HTML Dashboard Usage Examples
Getting Started with the Web Interface
1. Setup and Launch
# Start the FastAPI server
pixi run dev
# Open the HTML dashboard in your browser
xdg-open frontend/index.html
2. Similarity Search Examples
Tab: 🎯 Similarity Search
Try these natural language queries:
-
"Python developer with web experience"
- Finds: John Doe (Software Engineer), Alex Rodriguez (Lead Software Engineer)
- Shows semantic understanding of programming skills
-
"team leader with management experience"
- Finds: David Lee (Engineering Manager), Rachel Brown (Marketing Director)
- Identifies leadership roles across departments
-
"marketing professional with social media skills"

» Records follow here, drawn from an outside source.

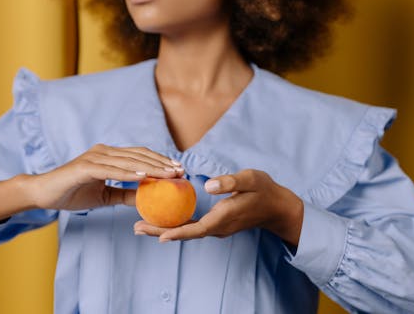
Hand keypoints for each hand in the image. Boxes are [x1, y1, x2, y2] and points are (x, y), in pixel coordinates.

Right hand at [27, 144, 183, 210]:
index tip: (178, 170)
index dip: (160, 161)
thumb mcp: (105, 196)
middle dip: (162, 163)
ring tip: (170, 174)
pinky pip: (111, 169)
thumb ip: (125, 194)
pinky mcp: (85, 167)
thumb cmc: (73, 193)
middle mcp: (104, 152)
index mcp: (109, 156)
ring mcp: (94, 157)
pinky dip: (128, 172)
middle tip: (181, 171)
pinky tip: (144, 176)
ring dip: (151, 167)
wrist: (43, 194)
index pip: (140, 156)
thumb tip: (146, 199)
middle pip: (139, 155)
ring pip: (129, 161)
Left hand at [134, 169, 303, 246]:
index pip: (195, 229)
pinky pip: (192, 227)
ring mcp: (217, 228)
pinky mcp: (216, 224)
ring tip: (142, 225)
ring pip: (187, 231)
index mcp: (223, 217)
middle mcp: (217, 227)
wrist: (277, 207)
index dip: (176, 232)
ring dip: (165, 229)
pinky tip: (164, 219)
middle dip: (160, 232)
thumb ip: (229, 182)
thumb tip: (208, 186)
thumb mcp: (250, 179)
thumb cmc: (264, 190)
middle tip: (136, 228)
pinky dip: (176, 225)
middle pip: (185, 233)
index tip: (157, 235)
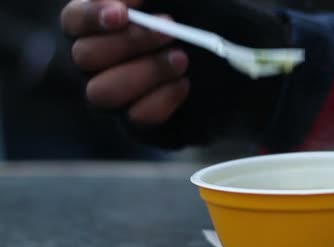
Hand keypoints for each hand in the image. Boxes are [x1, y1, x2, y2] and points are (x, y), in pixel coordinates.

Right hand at [61, 0, 288, 148]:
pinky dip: (162, 99)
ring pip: (102, 93)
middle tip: (168, 31)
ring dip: (144, 72)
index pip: (73, 20)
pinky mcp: (140, 125)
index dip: (92, 16)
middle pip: (85, 57)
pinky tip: (185, 85)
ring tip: (182, 59)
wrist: (238, 63)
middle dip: (129, 42)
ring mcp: (117, 98)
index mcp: (99, 28)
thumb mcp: (186, 2)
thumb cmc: (204, 20)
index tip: (123, 12)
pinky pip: (136, 118)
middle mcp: (98, 66)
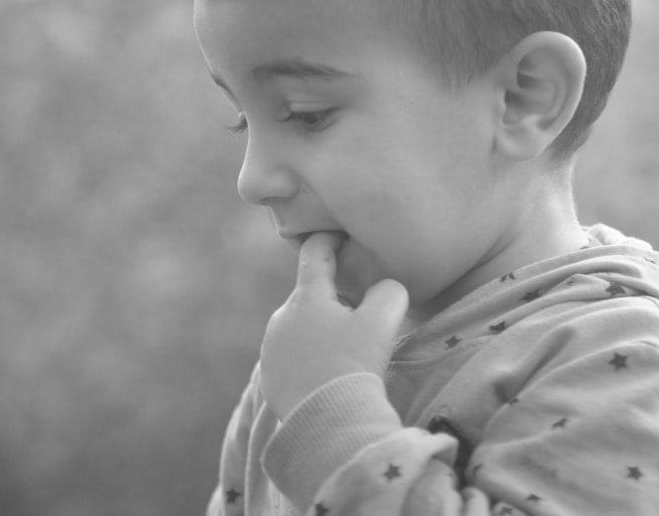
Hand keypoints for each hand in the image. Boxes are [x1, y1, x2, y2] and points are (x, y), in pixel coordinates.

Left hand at [259, 232, 408, 420]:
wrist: (329, 422)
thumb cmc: (355, 364)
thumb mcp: (384, 319)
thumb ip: (388, 291)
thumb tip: (384, 289)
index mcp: (305, 298)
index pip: (314, 253)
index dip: (330, 240)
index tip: (341, 237)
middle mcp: (281, 319)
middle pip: (311, 297)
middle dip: (334, 301)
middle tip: (361, 319)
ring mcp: (271, 349)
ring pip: (302, 328)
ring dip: (321, 332)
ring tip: (346, 354)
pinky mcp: (270, 378)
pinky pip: (293, 357)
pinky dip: (310, 359)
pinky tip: (330, 375)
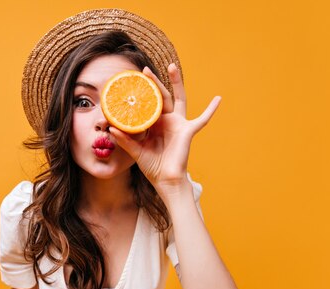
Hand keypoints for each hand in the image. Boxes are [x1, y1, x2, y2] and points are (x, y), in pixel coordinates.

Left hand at [111, 63, 220, 193]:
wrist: (166, 180)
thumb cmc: (153, 167)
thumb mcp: (136, 152)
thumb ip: (125, 140)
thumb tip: (111, 128)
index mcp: (154, 124)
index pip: (148, 104)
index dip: (141, 94)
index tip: (131, 82)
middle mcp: (167, 121)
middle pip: (162, 96)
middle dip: (155, 83)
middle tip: (145, 70)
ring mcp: (178, 124)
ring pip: (178, 98)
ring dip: (176, 82)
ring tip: (172, 67)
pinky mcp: (188, 131)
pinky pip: (202, 119)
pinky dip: (211, 110)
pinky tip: (218, 99)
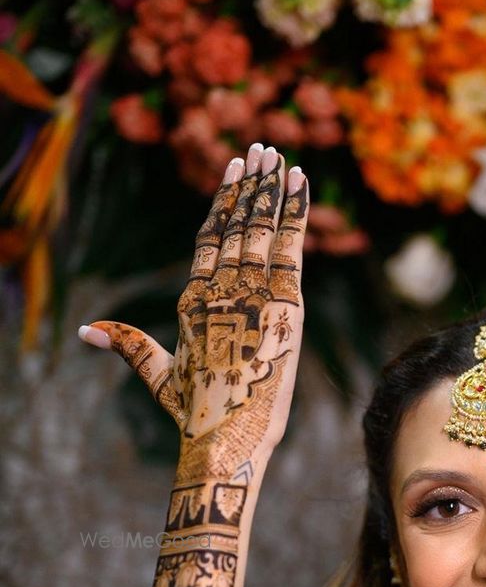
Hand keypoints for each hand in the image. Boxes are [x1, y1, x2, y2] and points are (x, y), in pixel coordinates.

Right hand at [79, 142, 308, 471]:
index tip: (235, 169)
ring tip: (280, 156)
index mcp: (194, 301)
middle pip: (238, 226)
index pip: (211, 238)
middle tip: (262, 148)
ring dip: (272, 190)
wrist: (227, 439)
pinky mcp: (284, 306)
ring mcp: (253, 295)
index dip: (224, 201)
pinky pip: (291, 247)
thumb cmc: (195, 414)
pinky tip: (301, 182)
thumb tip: (85, 330)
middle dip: (251, 185)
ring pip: (263, 229)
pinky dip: (296, 212)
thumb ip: (127, 344)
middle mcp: (222, 291)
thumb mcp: (159, 374)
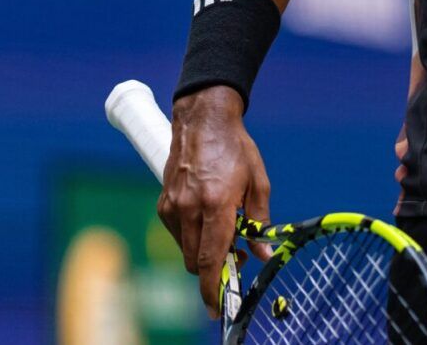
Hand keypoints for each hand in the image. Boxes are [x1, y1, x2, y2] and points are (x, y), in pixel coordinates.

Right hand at [158, 86, 272, 318]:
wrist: (202, 121)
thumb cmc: (235, 148)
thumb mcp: (257, 181)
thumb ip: (259, 219)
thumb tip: (263, 252)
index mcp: (216, 202)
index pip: (212, 256)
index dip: (214, 286)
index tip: (217, 306)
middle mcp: (190, 208)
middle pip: (197, 261)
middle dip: (215, 270)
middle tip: (238, 259)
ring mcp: (172, 206)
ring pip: (187, 251)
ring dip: (204, 253)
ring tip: (226, 234)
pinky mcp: (163, 204)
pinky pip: (178, 235)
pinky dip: (193, 238)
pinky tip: (208, 221)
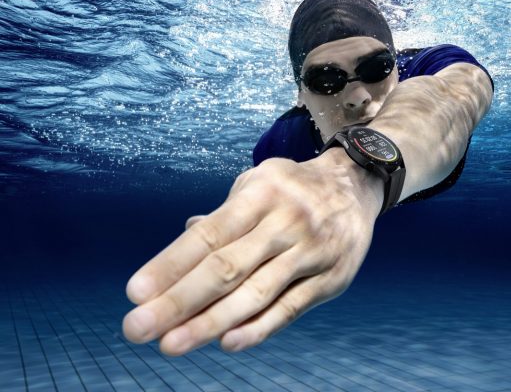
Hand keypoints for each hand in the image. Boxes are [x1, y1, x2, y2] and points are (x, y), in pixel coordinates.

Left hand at [122, 149, 382, 355]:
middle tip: (137, 328)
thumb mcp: (258, 183)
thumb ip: (224, 214)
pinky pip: (291, 307)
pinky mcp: (331, 278)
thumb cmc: (293, 189)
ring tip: (172, 344)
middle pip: (227, 268)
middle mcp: (286, 222)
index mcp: (261, 194)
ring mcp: (311, 252)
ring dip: (210, 323)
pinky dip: (259, 328)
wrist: (357, 186)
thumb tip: (185, 235)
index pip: (209, 235)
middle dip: (178, 301)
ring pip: (256, 294)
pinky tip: (227, 342)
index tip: (136, 293)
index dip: (171, 265)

- Finds: Jane Smith (Marketing Manager), Emily Wilson (Marketing Assistant)
- Matches domain expertise and specific skills
3. Filter Search Examples
Tab: 🔍 Filter Search
Use precise criteria to filter employees:
-
Engineering Department + 5+ Years Experience:
- Department: "Engineering"
- Min Experience: 5
- Results: Senior engineers and architects
-
California Employees:
- Location: "San Francisco" or "Los Angeles"
- Shows geographic filtering
-
Part-time Employees:
- Employment Type: "Part-time"
- Filters by work arrangement
4. Advanced Search Examples
Tab: ⚡ Advanced Search
Combine semantic search with filters:
-
"senior developer" + Engineering + 8+ years:
- Query: "senior developer with architecture experience"
- Department: "Engineering"
- Min Experience: 8
- Finds: Michael Brown, Chris Evans, Alex Rodriguez
-
"marketing manager" + California:
- Query: "marketing manager with leadership skills"
- Location: "Los Angeles"
- Finds: Jane Smith and similar profiles
5. Understanding Results
Each result card shows:
- Employee name and role
- Match score (higher = better match)
- Department, experience, location
- Full description with skills and background
- Hover effects for better interaction
6. Pro Tips
- Use descriptive queries - "Python web developer" works better than just "Python"
- Combine filters wisely - Don't over-constrain your search
- Check similarity scores - Scores below 0.5 indicate very good matches
- Try different phrasings - "team lead" vs "manager" vs "supervisor"